> [TRY IT]: Show each line in the records that contains the string "iPad".
[RECORDS FOR PROCESSING Boundary: Start]
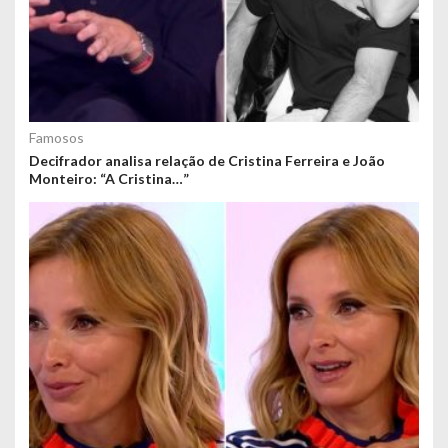
Famosos
Decifrador analisa relação de Cristina Ferreira e João
Monteiro: “A Cristina…”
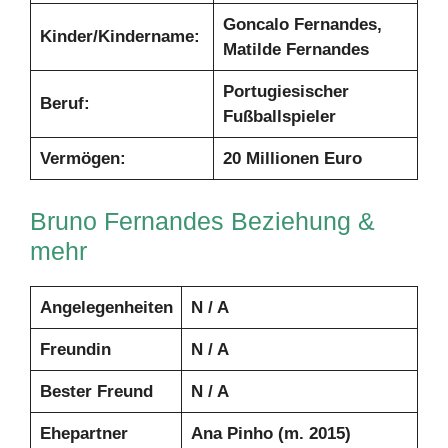
Goncalo Fernandes,
Kinder/Kindername:
Matilde Fernandes
Portugiesischer
Beruf:
Fußballspieler
Vermögen:
20 Millionen
Euro
Bruno Fernandes Beziehung &
mehr
Angelegenheiten
N / A
Freundin
N / A
Bester Freund
N / A
Ehepartner
Ana Pinho (m. 2015)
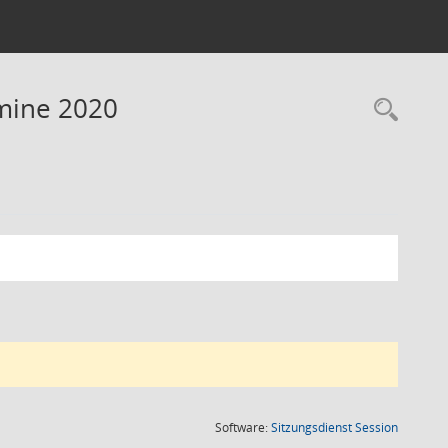
rmine 2020
Rec
(Wird in
Software:
Sitzungsdienst
Session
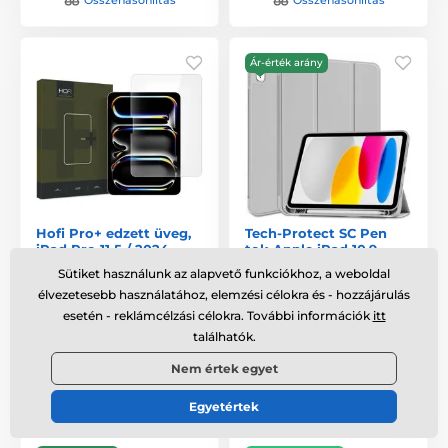
Ár-érték arány
Hofi Pro+ edzett üveg,
Tech-Protect SC Pen
iPad Pro 11 5 / 2024
tok Apple iPad 10.9
2022 / iPad 11 2025,
Sütiket használunk az alapvető funkciókhoz, a weboldal
szürke
élvezetesebb használatához, elemzési célokra és - hozzájárulás
Raktáron
,
kedden 8. 11. Önnél
Raktáron
,
kedden 8. 11. Önnél
esetén - reklámcélzási célokra. További információk
itt
találhatók.
4 740 Ft
6 375 Ft
Nem értek egyet
Összehasonlítás
Összehasonlítás
Egyetértek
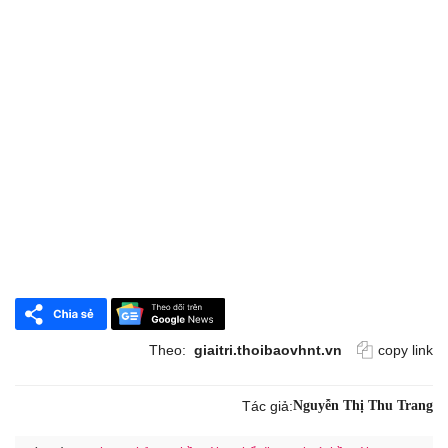
Theo:
giaitri.thoibaovhnt.vn
copy link
Tác giả:
Nguyễn Thị Thu Trang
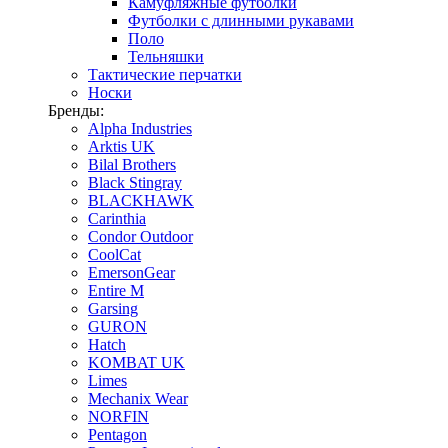
Камуфляжные футболки
Футболки с длинными рукавами
Поло
Тельняшки
Тактические перчатки
Носки
Бренды:
Alpha Industries
Arktis UK
Bilal Brothers
Black Stingray
BLACKHAWK
Carinthia
Condor Outdoor
CoolCat
EmersonGear
Entire M
Garsing
GURON
Hatch
KOMBAT UK
Limes
Mechanix Wear
NORFIN
Pentagon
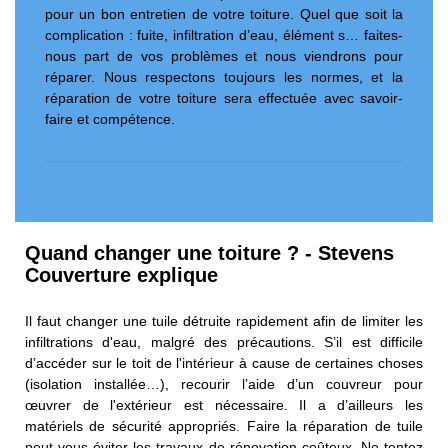
pour un bon entretien de votre toiture. Quel que soit la
complication : fuite, infiltration d’eau, élément s… faites-
nous part de vos problèmes et nous viendrons pour
réparer. Nous respectons toujours les normes, et la
réparation de votre toiture sera effectuée avec savoir-
faire et compétence.
Quand changer une toiture ? - Stevens
Couverture explique
Il faut changer une tuile détruite rapidement afin de limiter les
infiltrations d'eau, malgré des précautions. S’il est difficile
d’accéder sur le toit de l'intérieur à cause de certaines choses
(isolation installée…), recourir l’aide d’un couvreur pour
œuvrer de l'extérieur est nécessaire. Il a d’ailleurs les
matériels de sécurité appropriés. Faire la réparation de tuile
peut vous éviter les travaux de rénovation coûteux. Ne tentez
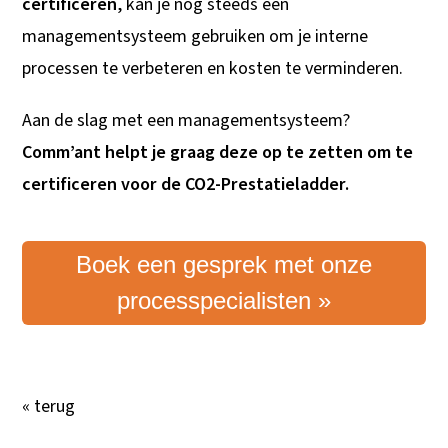
certificeren
, kan je nog steeds een
managementsysteem gebruiken om je interne
processen te verbeteren en kosten te verminderen.
Aan de slag met een managementsysteem?
Comm’ant helpt je graag deze op te zetten om te
certificeren voor de CO2-Prestatieladder.
Boek een gesprek met onze
processpecialisten »
« terug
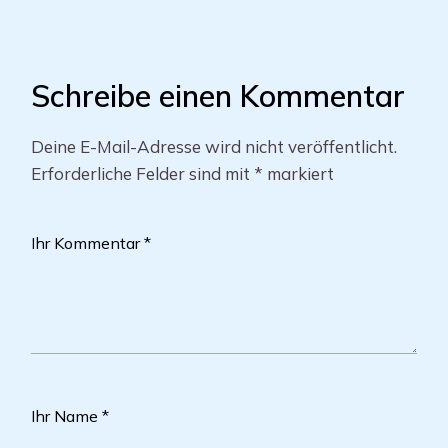
Schreibe einen Kommentar
Deine E-Mail-Adresse wird nicht veröffentlicht.
Erforderliche Felder sind mit
*
markiert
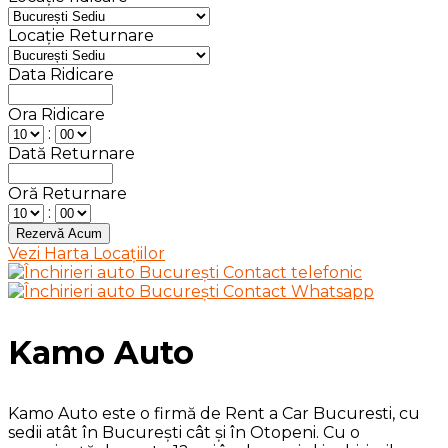
Locație Returnare
Data Ridicare
Ora Ridicare
:
Dată Returnare
Oră Returnare
:
Vezi Harta Locațiilor
Kamo Auto
Kamo Auto este o firmă de Rent a Car Bucuresti, cu
sedii atât în București cât și în Otopeni. Cu o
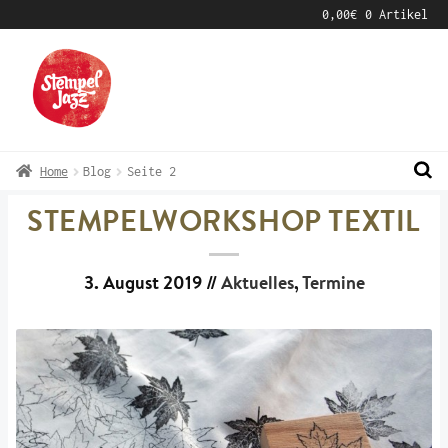
0,00
€
0 Artikel
Zur
Zum
Navigation
Inhalt
springen
springen
Home
Blog
Seite 2
STEMPELWORKSHOP TEXTIL
3. August 2019
//
Aktuelles
,
Termine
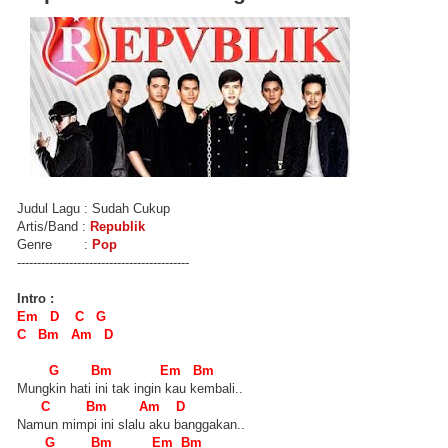
Judul Lagu : Sudah Cukup
Artis/Band :
Republik
Genre :
Pop
-------------------------------------------
Intro :
Em D C G
C Bm Am D
G Bm Em Bm
Mungkin hati ini tak ingin kau kembali..
C Bm Am D
Namun mimpi ini slalu aku banggakan..
G Bm Em Bm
[RECORDS FOR PROCESSING Boundary: End]
> [TASK SOLUTION]:
iPad Pro 11 5 / 2024
tok Apple iPad 10.9
2022 / iPad 11 2025,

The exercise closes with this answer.